Dynamic Masking Rate Schedules for MLM Pretraining
Zachary Ankner, Naomi Saphra, Davis Blalock, Jonathan Frankle, Matthew L. Leavitt
TL;DR
This paper tackles the fixed masking-rate limitation in MLM pretraining by introducing a dynamic masking-rate schedule that decreases the masking proportion over training. The authors formulate a linear schedule from an initial to a final rate, test it on BERT-base and BERT-large pretrained on C4, and evaluate on GLUE; results show consistent improvements in average GLUE accuracy and substantial pretraining speedups, yielding Pareto improvements over fixed-rate baselines.
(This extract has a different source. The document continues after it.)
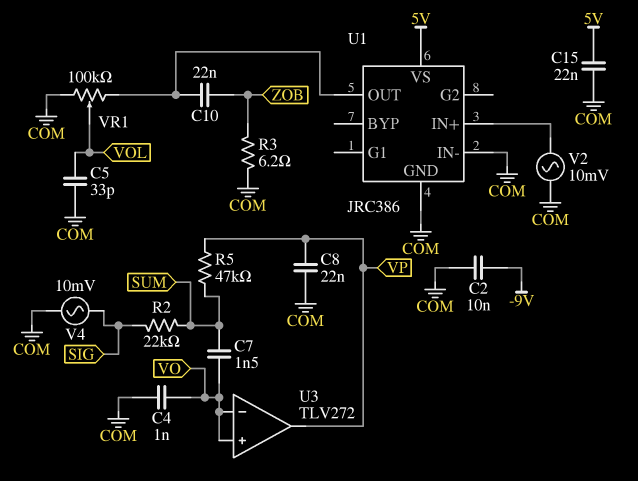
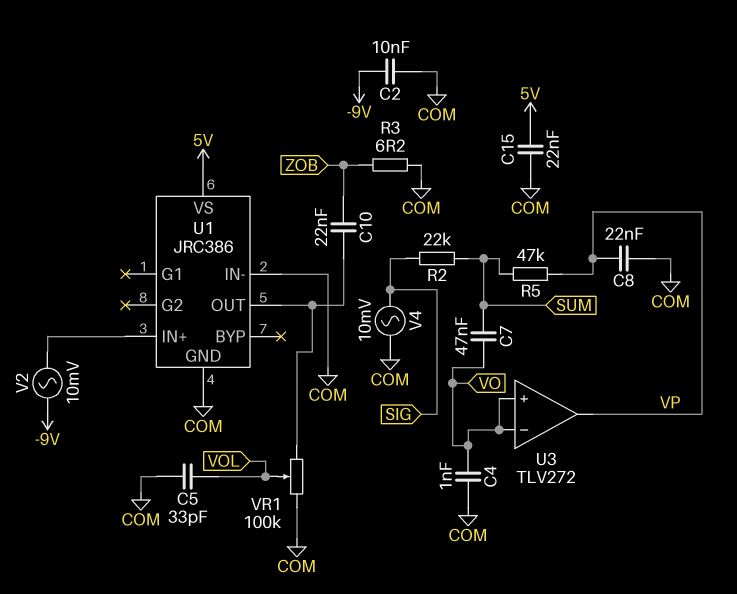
C7: 1.5nF (SUM, VO) -> 47nF (SUM, VO)
V2: AC 10mV (COM, U1/IN+) -> AC 10mV (-9V, U1/IN+)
Key findings include the necessity of starting with a higher masking rate and decaying it, the benefit of decreasing over increasing schedules, and the generalization of the approach to other objectives like RTS and to grammar benchmarks like BLiMP. The method is simple, produces both better linguistic and masked-language modeling performance, and offers practical gains in training efficiency, with scope for future work in multilingual and encoder-decoder settings.
Abstract
Most works on transformers trained with the Masked Language Modeling (MLM) objective use the original BERT model's fixed masking rate of 15%. We propose to instead dynamically schedule the masking rate throughout training. We find that linearly decreasing the masking rate over the course of pretraining improves average GLUE accuracy by up to 0.46% and 0.25% in BERT-base and BERT-large, respectively, compared to fixed rate baselines. These gains come from exposure to both high and low masking rate regimes, providing benefits from both settings. Our results demonstrate that masking rate scheduling is a simple way to improve the quality of masked language models, achieving up to a 1.89x speedup in pretraining for BERT-base as well as a Pareto improvement for BERT-large.